■ Material for this task ■
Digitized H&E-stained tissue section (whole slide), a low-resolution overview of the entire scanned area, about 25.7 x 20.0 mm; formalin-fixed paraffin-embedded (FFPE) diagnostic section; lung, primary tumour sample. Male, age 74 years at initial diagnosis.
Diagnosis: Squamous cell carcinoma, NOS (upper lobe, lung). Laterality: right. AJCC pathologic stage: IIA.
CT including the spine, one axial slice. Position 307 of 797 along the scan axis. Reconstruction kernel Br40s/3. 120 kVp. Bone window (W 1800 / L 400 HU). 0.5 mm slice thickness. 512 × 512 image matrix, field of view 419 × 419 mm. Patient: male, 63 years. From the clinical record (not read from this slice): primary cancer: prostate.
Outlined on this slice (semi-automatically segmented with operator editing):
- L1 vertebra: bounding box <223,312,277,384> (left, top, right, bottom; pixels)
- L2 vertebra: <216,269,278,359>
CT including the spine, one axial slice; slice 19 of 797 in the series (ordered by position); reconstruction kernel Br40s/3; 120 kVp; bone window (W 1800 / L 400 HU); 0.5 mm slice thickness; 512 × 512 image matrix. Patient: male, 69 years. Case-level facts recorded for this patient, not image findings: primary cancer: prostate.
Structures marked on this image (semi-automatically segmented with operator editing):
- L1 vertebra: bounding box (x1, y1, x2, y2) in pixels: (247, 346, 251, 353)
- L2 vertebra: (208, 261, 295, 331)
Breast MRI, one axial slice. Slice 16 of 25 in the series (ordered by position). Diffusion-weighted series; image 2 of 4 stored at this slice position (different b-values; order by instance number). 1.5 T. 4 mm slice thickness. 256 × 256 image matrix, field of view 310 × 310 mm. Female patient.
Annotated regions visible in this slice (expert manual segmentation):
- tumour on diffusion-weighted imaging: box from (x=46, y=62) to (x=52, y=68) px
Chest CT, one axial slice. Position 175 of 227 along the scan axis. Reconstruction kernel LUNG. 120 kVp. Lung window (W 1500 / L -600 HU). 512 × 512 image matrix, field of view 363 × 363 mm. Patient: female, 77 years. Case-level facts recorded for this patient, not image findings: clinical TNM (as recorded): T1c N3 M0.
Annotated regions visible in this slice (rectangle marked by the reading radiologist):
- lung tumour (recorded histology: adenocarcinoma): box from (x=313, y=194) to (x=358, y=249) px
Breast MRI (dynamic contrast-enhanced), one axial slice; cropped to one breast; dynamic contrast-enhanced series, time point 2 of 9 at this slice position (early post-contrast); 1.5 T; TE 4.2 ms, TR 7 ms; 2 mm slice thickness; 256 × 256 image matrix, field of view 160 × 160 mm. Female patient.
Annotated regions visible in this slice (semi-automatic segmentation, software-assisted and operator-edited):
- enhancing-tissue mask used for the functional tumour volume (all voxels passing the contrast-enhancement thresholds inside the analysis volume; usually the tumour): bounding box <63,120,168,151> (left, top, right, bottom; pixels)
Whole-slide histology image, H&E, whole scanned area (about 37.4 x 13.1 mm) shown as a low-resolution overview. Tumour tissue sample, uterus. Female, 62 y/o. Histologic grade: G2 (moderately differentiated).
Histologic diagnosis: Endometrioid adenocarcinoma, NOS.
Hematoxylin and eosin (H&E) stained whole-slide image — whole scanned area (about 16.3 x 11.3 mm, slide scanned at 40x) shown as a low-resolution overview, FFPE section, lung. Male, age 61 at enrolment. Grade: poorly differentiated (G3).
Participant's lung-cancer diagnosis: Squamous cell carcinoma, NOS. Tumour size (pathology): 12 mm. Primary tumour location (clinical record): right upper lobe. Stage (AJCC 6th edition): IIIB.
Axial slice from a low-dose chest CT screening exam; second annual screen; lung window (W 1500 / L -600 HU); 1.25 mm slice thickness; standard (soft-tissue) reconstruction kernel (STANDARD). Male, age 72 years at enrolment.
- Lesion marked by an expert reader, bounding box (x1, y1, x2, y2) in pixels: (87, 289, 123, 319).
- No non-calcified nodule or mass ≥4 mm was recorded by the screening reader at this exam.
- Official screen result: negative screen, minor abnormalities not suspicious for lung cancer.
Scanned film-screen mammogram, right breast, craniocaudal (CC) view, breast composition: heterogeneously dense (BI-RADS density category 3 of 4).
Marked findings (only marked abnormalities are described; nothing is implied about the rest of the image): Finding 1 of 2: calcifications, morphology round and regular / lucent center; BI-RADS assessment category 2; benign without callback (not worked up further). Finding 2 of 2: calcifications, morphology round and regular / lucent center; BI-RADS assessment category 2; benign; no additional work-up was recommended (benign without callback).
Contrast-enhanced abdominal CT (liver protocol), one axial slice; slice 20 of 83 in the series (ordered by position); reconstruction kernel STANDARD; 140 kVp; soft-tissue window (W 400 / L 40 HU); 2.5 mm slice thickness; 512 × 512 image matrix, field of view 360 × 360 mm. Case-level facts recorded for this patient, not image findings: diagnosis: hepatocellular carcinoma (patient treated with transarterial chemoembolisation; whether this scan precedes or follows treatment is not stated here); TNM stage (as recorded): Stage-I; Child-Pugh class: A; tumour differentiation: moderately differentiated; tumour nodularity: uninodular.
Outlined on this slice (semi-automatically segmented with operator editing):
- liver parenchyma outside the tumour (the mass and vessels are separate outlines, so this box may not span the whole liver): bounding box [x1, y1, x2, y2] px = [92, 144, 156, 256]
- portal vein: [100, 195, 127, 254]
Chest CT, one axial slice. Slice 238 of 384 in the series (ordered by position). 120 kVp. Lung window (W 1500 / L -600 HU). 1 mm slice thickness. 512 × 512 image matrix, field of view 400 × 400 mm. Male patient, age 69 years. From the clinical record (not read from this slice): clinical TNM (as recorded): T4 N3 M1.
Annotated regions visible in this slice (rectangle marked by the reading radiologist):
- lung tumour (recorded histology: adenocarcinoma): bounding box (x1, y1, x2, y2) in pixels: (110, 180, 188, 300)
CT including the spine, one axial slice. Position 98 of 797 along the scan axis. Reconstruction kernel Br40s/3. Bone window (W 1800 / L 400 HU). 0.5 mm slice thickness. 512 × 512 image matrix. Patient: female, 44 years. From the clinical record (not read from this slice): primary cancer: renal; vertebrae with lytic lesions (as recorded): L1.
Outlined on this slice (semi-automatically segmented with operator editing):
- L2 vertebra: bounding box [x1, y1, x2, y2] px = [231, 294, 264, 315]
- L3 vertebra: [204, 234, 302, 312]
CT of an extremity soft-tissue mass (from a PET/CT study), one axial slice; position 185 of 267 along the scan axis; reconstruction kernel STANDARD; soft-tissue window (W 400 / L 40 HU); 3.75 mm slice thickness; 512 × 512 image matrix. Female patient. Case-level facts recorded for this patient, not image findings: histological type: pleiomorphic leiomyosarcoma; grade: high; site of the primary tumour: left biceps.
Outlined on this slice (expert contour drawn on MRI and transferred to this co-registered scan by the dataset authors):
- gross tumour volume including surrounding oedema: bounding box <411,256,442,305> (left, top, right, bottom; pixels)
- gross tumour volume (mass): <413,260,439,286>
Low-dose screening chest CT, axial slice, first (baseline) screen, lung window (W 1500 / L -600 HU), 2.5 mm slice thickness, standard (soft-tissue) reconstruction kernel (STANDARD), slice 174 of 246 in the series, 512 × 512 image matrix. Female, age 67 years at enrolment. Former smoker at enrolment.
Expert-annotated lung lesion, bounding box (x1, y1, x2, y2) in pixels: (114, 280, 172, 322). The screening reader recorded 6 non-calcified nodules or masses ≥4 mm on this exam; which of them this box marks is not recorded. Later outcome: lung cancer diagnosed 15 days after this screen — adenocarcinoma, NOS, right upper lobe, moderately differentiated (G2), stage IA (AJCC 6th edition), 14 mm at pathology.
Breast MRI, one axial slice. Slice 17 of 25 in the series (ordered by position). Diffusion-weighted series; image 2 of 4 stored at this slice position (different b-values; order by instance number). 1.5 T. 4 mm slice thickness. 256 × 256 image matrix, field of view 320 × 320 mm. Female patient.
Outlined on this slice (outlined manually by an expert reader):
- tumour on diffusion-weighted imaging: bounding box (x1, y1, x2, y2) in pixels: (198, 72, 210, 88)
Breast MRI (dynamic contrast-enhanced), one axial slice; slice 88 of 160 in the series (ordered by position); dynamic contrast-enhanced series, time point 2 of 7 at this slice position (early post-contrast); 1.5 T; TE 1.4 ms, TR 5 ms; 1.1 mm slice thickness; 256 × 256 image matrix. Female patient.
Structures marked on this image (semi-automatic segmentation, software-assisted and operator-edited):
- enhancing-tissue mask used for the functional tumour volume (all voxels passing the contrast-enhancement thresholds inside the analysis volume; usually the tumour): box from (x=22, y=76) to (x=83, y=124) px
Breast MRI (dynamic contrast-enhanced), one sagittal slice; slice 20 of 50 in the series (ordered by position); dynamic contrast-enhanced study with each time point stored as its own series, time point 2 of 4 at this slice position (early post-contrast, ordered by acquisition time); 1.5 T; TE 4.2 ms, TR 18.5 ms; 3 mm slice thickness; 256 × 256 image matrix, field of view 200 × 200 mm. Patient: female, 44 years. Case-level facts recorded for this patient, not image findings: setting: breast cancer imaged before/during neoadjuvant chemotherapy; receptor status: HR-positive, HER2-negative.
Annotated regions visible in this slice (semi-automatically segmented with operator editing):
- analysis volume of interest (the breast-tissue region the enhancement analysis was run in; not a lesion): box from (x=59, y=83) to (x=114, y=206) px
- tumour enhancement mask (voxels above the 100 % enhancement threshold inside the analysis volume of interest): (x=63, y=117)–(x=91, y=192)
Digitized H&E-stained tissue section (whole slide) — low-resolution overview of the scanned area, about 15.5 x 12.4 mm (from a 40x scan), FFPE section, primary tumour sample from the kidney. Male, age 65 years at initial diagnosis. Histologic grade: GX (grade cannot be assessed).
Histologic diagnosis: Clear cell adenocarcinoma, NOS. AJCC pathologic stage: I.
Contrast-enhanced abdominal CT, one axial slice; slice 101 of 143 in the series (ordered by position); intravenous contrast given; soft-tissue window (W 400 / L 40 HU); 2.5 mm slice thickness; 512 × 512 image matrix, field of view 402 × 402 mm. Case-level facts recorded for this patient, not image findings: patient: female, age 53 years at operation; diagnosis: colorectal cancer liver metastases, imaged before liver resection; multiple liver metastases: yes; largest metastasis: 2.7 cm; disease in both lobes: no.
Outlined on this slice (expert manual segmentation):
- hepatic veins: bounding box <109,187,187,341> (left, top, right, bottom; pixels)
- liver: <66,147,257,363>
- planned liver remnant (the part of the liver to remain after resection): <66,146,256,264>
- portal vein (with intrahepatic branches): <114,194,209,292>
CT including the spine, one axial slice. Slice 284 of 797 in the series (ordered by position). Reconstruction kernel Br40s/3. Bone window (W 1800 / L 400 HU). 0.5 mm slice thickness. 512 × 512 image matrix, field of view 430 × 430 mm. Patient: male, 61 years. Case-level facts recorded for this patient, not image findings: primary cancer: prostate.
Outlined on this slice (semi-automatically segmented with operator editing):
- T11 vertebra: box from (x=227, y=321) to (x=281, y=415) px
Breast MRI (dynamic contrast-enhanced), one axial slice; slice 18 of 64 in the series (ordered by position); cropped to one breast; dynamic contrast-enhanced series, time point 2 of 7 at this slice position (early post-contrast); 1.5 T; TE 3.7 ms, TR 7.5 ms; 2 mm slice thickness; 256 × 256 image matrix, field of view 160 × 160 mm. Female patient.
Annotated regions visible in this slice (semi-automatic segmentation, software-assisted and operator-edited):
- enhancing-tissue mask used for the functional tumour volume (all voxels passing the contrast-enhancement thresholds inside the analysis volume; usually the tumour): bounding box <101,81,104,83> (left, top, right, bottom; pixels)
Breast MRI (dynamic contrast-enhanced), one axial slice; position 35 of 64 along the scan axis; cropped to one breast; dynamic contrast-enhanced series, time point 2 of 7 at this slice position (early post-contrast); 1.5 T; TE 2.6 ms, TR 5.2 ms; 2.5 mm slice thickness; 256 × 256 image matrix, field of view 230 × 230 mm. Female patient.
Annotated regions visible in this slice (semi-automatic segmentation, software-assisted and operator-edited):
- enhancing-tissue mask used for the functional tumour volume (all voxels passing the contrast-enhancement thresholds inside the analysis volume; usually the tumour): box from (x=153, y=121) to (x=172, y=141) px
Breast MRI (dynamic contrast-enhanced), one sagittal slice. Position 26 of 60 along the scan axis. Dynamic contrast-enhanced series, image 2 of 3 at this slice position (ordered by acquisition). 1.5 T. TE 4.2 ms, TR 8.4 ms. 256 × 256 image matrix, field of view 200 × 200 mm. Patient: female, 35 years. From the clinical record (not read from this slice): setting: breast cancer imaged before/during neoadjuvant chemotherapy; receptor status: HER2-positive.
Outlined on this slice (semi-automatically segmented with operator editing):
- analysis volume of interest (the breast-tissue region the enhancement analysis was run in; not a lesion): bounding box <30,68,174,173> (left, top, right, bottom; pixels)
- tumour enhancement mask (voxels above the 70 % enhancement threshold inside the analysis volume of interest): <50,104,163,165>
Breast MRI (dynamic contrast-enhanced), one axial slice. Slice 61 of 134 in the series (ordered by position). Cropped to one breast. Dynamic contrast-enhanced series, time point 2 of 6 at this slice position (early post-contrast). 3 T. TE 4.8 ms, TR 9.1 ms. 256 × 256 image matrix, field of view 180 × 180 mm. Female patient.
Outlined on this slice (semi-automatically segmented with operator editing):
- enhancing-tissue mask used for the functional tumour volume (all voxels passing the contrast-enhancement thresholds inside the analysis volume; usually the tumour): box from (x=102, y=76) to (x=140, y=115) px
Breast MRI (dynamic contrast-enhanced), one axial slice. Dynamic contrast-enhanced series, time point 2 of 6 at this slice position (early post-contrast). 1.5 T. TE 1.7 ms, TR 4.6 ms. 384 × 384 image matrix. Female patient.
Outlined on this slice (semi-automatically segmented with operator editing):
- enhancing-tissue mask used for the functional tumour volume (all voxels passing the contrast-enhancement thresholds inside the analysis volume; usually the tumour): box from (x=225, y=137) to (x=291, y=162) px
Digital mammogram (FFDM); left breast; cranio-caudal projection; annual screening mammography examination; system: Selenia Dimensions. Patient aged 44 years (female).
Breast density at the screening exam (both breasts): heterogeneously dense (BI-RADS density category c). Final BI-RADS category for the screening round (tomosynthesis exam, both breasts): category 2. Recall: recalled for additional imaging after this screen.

■ What this task involves ■
In the entries above, find the line holding "- lung tumour (recorded histology: adenocarcinoma): box" and the line holding "Participant's lung-cancer diagnosis: Squamous"; print both of them and every line between, exactly, and nothing else.

■ Task result ■
- lung tumour (recorded histology: adenocarcinoma): box from (x=313, y=194) to (x=358, y=249) px
Breast MRI (dynamic contrast-enhanced), one axial slice; cropped to one breast; dynamic contrast-enhanced series, time point 2 of 9 at this slice position (early post-contrast); 1.5 T; TE 4.2 ms, TR 7 ms; 2 mm slice thickness; 256 × 256 image matrix, field of view 160 × 160 mm. Female patient.
Annotated regions visible in this slice (semi-automatic segmentation, software-assisted and operator-edited):
- enhancing-tissue mask used for the functional tumour volume (all voxels passing the contrast-enhancement thresholds inside the analysis volume; usually the tumour): bounding box <63,120,168,151> (left, top, right, bottom; pixels)
Whole-slide histology image, H&E, whole scanned area (about 37.4 x 13.1 mm) shown as a low-resolution overview. Tumour tissue sample, uterus. Female, 62 y/o. Histologic grade: G2 (moderately differentiated).
Histologic diagnosis: Endometrioid adenocarcinoma, NOS.
Hematoxylin and eosin (H&E) stained whole-slide image — whole scanned area (about 16.3 x 11.3 mm, slide scanned at 40x) shown as a low-resolution overview, FFPE section, lung. Male, age 61 at enrolment. Grade: poorly differentiated (G3).
Participant's lung-cancer diagnosis: Squamous cell carcinoma, NOS. Tumour size (pathology): 12 mm. Primary tumour location (clinical record): right upper lobe. Stage (AJCC 6th edition): IIIB.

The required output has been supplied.